From data to large model application, on November 25th, Hangzhou Yuanchuang Conference was held to share development tips.

0.Write in front

"xx, R's response to multi-machine training is slow, please take a look at what's going on."

"xxx, why is the network training of xxx slowed down after the MGE update? Please take a look."

This is a daily conversation within the group

Then someone takes the blame every day

Is the status of the team members: improving performance, improving performance, or TMD improving performance?

According to incomplete statistics, 80% of performance problems are actually due to the fact that the training code is not written well enough, which makes MGE unable to use it effectively.

Including but not limited to the following situations

1) fast_run is not enabled

2) Frequently use numpy for synchronization

3) Do not use make_allreduce_cb, let the calculation communication be serial

4）。。。

After doing it many times, I found that this thing takes too much time, and the steps are the same every time. Why do I have to do it, so I wrote this article to summarize it for everyone's convenience and for my own convenience.

1.Profiler introduction

First we need to understand the Profiler thing

Simply put, Profiler records the running time of all operators in the form of a timeline

Through the Profile results, we can quickly find out why this code runs slowly.

Did you do extra work? Or is it a waste of computing resources? Or the performance of the operator itself is very poor and needs to be replaced with another operator.

This is a simple profile result display

In most cases, we only focus on gpu threads. Each gpu thread corresponds to a cuda stream, and the above are all operators running on this cuda stream.

2. How to use

PS: The statistical information of static images is not perfect enough (affected by graph optimization), and the profile results are not friendly enough compared to dynamic images.

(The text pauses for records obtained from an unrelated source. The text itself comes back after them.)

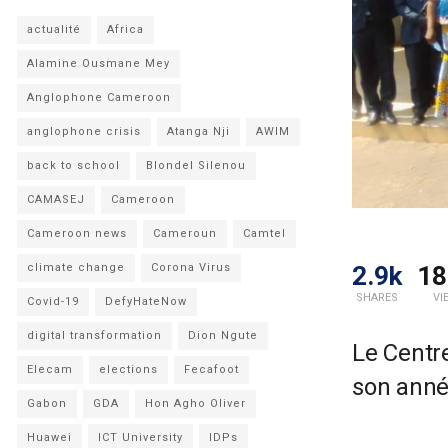
actualité
Africa
Alamine Ousmane Mey
Anglophone Cameroon
anglophone crisis
Atanga Nji
AWIM
back to school
Blondel Silenou
CAMASEJ
Cameroon
Cameroon news
Cameroun
Camtel
2.9k
18
climate change
Corona Virus
SHARES
VI
Covid-19
DefyHateNow
digital transformation
Dion Ngute
Le Centr
Elecam
elections
Fecafoot
son année
Gabon
GDA
Hon Agho Oliver
Huawei
ICT University
IDPs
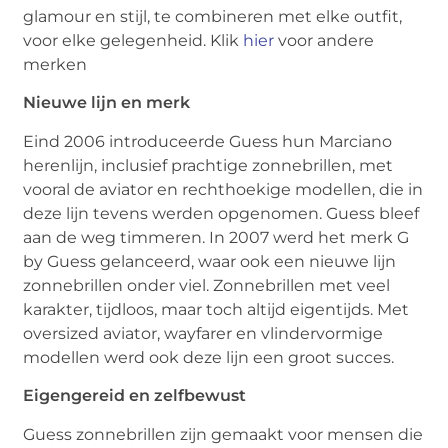
glamour en stijl, te combineren met elke outfit,
voor elke gelegenheid. Klik
hier
voor andere
merken
Nieuwe lijn en merk
Eind 2006 introduceerde Guess hun Marciano
herenlijn, inclusief prachtige zonnebrillen, met
vooral de aviator en rechthoekige modellen, die in
deze lijn tevens werden opgenomen. Guess bleef
aan de weg timmeren. In 2007 werd het merk G
by Guess gelanceerd, waar ook een nieuwe lijn
zonnebrillen onder viel. Zonnebrillen met veel
karakter, tijdloos, maar toch altijd eigentijds. Met
oversized aviator, wayfarer en vlindervormige
modellen werd ook deze lijn een groot succes.
Eigengereid en zelfbewust
Guess zonnebrillen zijn gemaakt voor mensen die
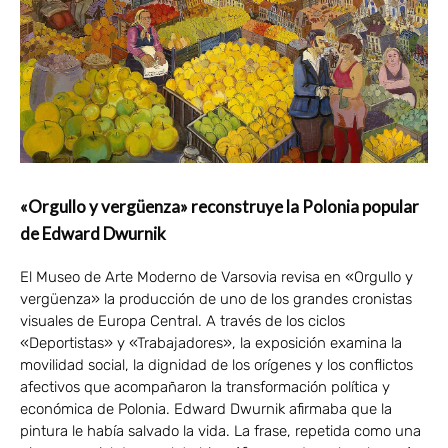
«Orgullo y vergüenza» reconstruye la Polonia popular
de Edward Dwurnik
El Museo de Arte Moderno de Varsovia revisa en «Orgullo y
vergüenza» la producción de uno de los grandes cronistas
visuales de Europa Central. A través de los ciclos
«Deportistas» y «Trabajadores», la exposición examina la
movilidad social, la dignidad de los orígenes y los conflictos
afectivos que acompañaron la transformación política y
económica de Polonia. Edward Dwurnik afirmaba que la
pintura le había salvado la vida. La frase, repetida como una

from megengine.utils.profiler import profile, Profiler
 
# 装饰器写法
@profile()
def train_step(data, label, *, optimizer, gm, model)
    with gm:
        logits = model(data)
        loss = F.loss.cross_entropy(logits, label)
        gm.backward(loss)
        optimizer.step().clear_grad()
    return loss
 
# with 写法
# 训练过程中最好只有一个profiler实例，因为profiler会在析构时自动dump出结果，如果有多个实例的话每个iter都会dump，非常慢
profiler = Profiler()
 
def train_step(data, label, *, optimizer, gm, model)
    with profiler:
       with gm:
           logits = model(data)
           loss = F.loss.cross_entropy(logits, label)
           gm.backward(loss)
           optimizer.step().clear_grad()
    return loss

⚠️Note that profiler will export the profile results during destruction by default. You can also manually call the profiler.dump method to dump manually.

Parameter Description:

Profiler The constructor supports the following parameters:

path: The storage path of profile data, which defaults to the profile folder under the current path.
format: The format of the output data, the default is chrome_timeline.json, which is a standard format supported by Chrome and displays profiling results in the form of a timeline. There is also memory_flow.svg as an option, which displays memory usage in the form of time x address space. Condition.
formats: If more than one output format is required, it can be listed in the formats parameter.
sample_rate: If this item is not zero, the video memory information will be counted every n ops, and the video memory usage curve can be drawn when analyzing the data. The default is 0.
profile_device: Whether to record gpu time consumption, the default is True.
with_scopes: Whether to additionally record the scope corresponding to python API such as functional/tensor method, the default is False.
with_backtrace: Whether to record the python call stack corresponding to the op/event. The default is False. Turning it on will increase the size of the recorded data file.

Scope usage introduction

We will automatically add scope to the forward, backward and step steps of the module. The scope will be displayed on the host thread, and you can see which module the op belongs to and which stage.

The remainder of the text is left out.